List of arguments for createNodeAndEdgeMap.py:

{--phenotypesnpmap-input} filepath for phenotype-snp map input file. Same as output of makeIntermediateNodeMap.py (tsv)
{--diseasecategory-input} filepath for disease category input file (tsv). Optional.
{--edgemap-output} filepath for edge map output (csv)
{--nodemap-output} filepath for node map output (csv)
{--maf-threshold} threshold for minor allele frequency filtration. Optional.
{--pvalue-threshold} threshold for significance of association between SNP and phenotype. Optional.
{--ld-file} Linkage disequilibrium file generated using plink --show-tags. Custom file will also work as long as the header has "SNP" and "TAGS". File should be space seperated with TAGS seperated by "|". Optional.

Example of how to call createNodeAndEdgeMap.py:

  1. Filtration and inclusion of an input node map, performed on a set of input files:
python createNodeAndEdgeMap.py --phenotypesnpmap-input "./intermediateNodeMap.csv" --diseasecategory-input "./diseaseCategoryMappings.csv" --edgemap-output "./edgeMap.csv" --nodemap-output "./nodeMap.csv" --maf-threshold "0.05" --pvalue-threshold "1e-5" --ld-file "./ldFile.txt"

Using the network

NETMAGE is built off of the Oxford Internet Institute's InteractiveVis framework (https://github.com/oxfordinternetinstitute/InteractiveVis). Users can search maps generated through NETMAGE by a variety of attributes, and they can select nodes to view information such as related phenotypes, associated SNPs, and other network statistics. By examining the associations between phenotypes in generated map, users can gain a better understanding of the underlying genetic architecture for a variety of diseases.

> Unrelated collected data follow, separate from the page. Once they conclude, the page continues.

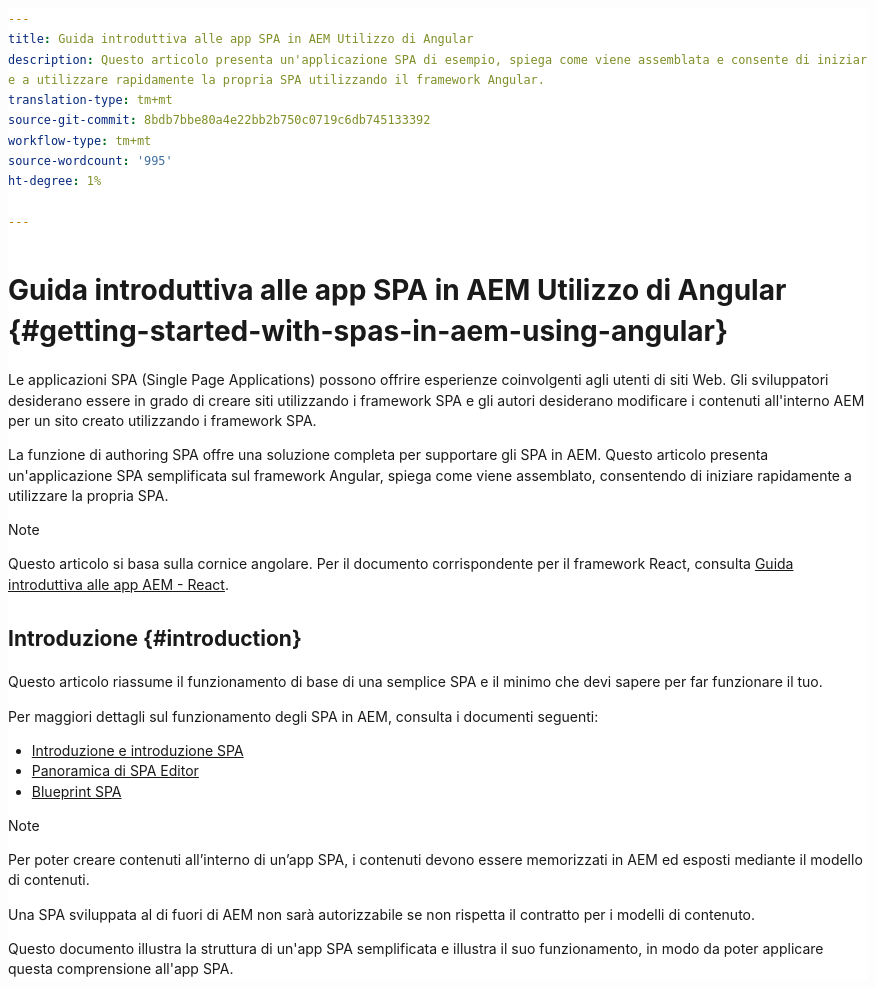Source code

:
 ```yaml
---
title: Guida introduttiva alle app SPA in AEM Utilizzo di Angular
description: Questo articolo presenta un'applicazione SPA di esempio, spiega come viene assemblata e consente di iniziare a utilizzare rapidamente la propria SPA utilizzando il framework Angular.
translation-type: tm+mt
source-git-commit: 8bdb7bbe80a4e22bb2b750c0719c6db745133392
workflow-type: tm+mt
source-wordcount: '995'
ht-degree: 1%

---
```



# Guida introduttiva alle app SPA in AEM Utilizzo di Angular {#getting-started-with-spas-in-aem-using-angular}

Le applicazioni SPA (Single Page Applications) possono offrire esperienze coinvolgenti agli utenti di siti Web. Gli sviluppatori desiderano essere in grado di creare siti utilizzando i framework SPA e gli autori desiderano modificare i contenuti all&#39;interno AEM per un sito creato utilizzando i framework SPA.

La funzione di authoring SPA offre una soluzione completa per supportare gli SPA in AEM. Questo articolo presenta un&#39;applicazione SPA semplificata sul framework Angular, spiega come viene assemblato, consentendo di iniziare rapidamente a utilizzare la propria SPA.

>[!NOTE]
>
>Questo articolo si basa sulla cornice angolare. Per il documento corrispondente per il framework React, consulta [Guida introduttiva alle app AEM - React](getting-started-react.md).

## Introduzione {#introduction}

Questo articolo riassume il funzionamento di base di una semplice SPA e il minimo che devi sapere per far funzionare il tuo.

Per maggiori dettagli sul funzionamento degli SPA in AEM, consulta i documenti seguenti:

* [Introduzione e introduzione SPA](introduction.md)
* [Panoramica di SPA Editor](editor-overview.md)
* [Blueprint SPA](blueprint.md)

>[!NOTE]
>
>Per poter creare contenuti all’interno di un’app SPA, i contenuti devono essere memorizzati in AEM ed esposti mediante il modello di contenuti.
>
>Una SPA sviluppata al di fuori di AEM non sarà autorizzabile se non rispetta il contratto per i modelli di contenuto.

Questo documento illustra la struttura di un&#39;app SPA semplificata e illustra il suo funzionamento, in modo da poter applicare questa comprensione all&#39;app SPA.
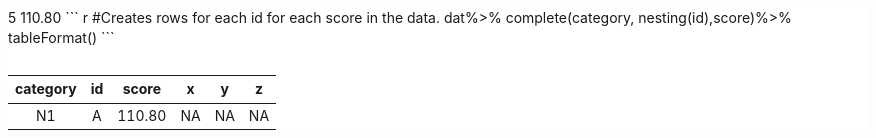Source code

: <td style="text-align:center;">
5
</td>
<td style="text-align:center;">
110.80
</td>
</tr>
</tbody>
</table>
``` r
#Creates rows for each id for each score in the data.
dat%>%
  complete(category, nesting(id),score)%>%
  tableFormat()  
```

<table class="table table-striped table-hover table-responsive" style="font-size: 14px; margin-left: auto; margin-right: auto;">
<caption style="font-size: initial !important;">
</caption>
<thead>
<tr>
<th style="text-align:center;">
category
</th>
<th style="text-align:center;">
id
</th>
<th style="text-align:center;">
score
</th>
<th style="text-align:center;">
x
</th>
<th style="text-align:center;">
y
</th>
<th style="text-align:center;">
z
</th>
</tr>
</thead>
<tbody>
<tr>
<td style="text-align:center;">
N1
</td>
<td style="text-align:center;">
A
</td>
<td style="text-align:center;">
110.80
</td>
<td style="text-align:center;">
NA
</td>
<td style="text-align:center;">
NA
</td>
<td style="text-align:center;">
NA
</td>
</tr>
<tr>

How to interact with the network

• Use the drop-down menu to select a variable by which to search the network map

• If the variable selected is continuous, a 2-input slider will appear, allowing users to specify a range of values they want to be permitted. The values allowed in this slider will vary depending on the range of values for the chosen variable in the dataset

• If the variable selected is categorical, a text-box input will appear, allowing users to search for nodes that match the search term.

• The Group Selector can be used to display nodes within each category. Nodes are colored by the variable chosen for category. Any node within the graph can be selected – hovering over a node will show the node’s name

• Selection of a node will display the chosen node and all first-degree neighbors.

• The right side of the visualization will then display a variety of network statistics, such as Modularity Class, Eccentricity, and Degree, as well as other variables included by the user (i.e associated SNPs)

Saving and regenerating the network

• At the top right-hand corner of any DDN page, two options exist to download a file. First is "pdf download," which will save a screenshot of the current network being depicted. Second is "netmage download," which will save a zip file including the node and edge map (nodeMap.csv and edgeMap.csv) for the network, the Gephi-compatible two-dimensional mapping of the network (data.json), and the preprocessed NETMAGE file (disease_snpmap.netmage).

• nodeMap.csv and edgeMap.csv can both be uploaded in the Gephi software in order to create the matching DDN. data.json can also be uploaded to create the DDN, or it can be hosted directly by users on any web server.

• If the user wishes to recreate their DDN without having to re-upload all of their PheWAS data, the preprocessed NETMAGE file can be uploaded instead using the "Upload netmage file in place of summary file" button on the NETMAGE homepage.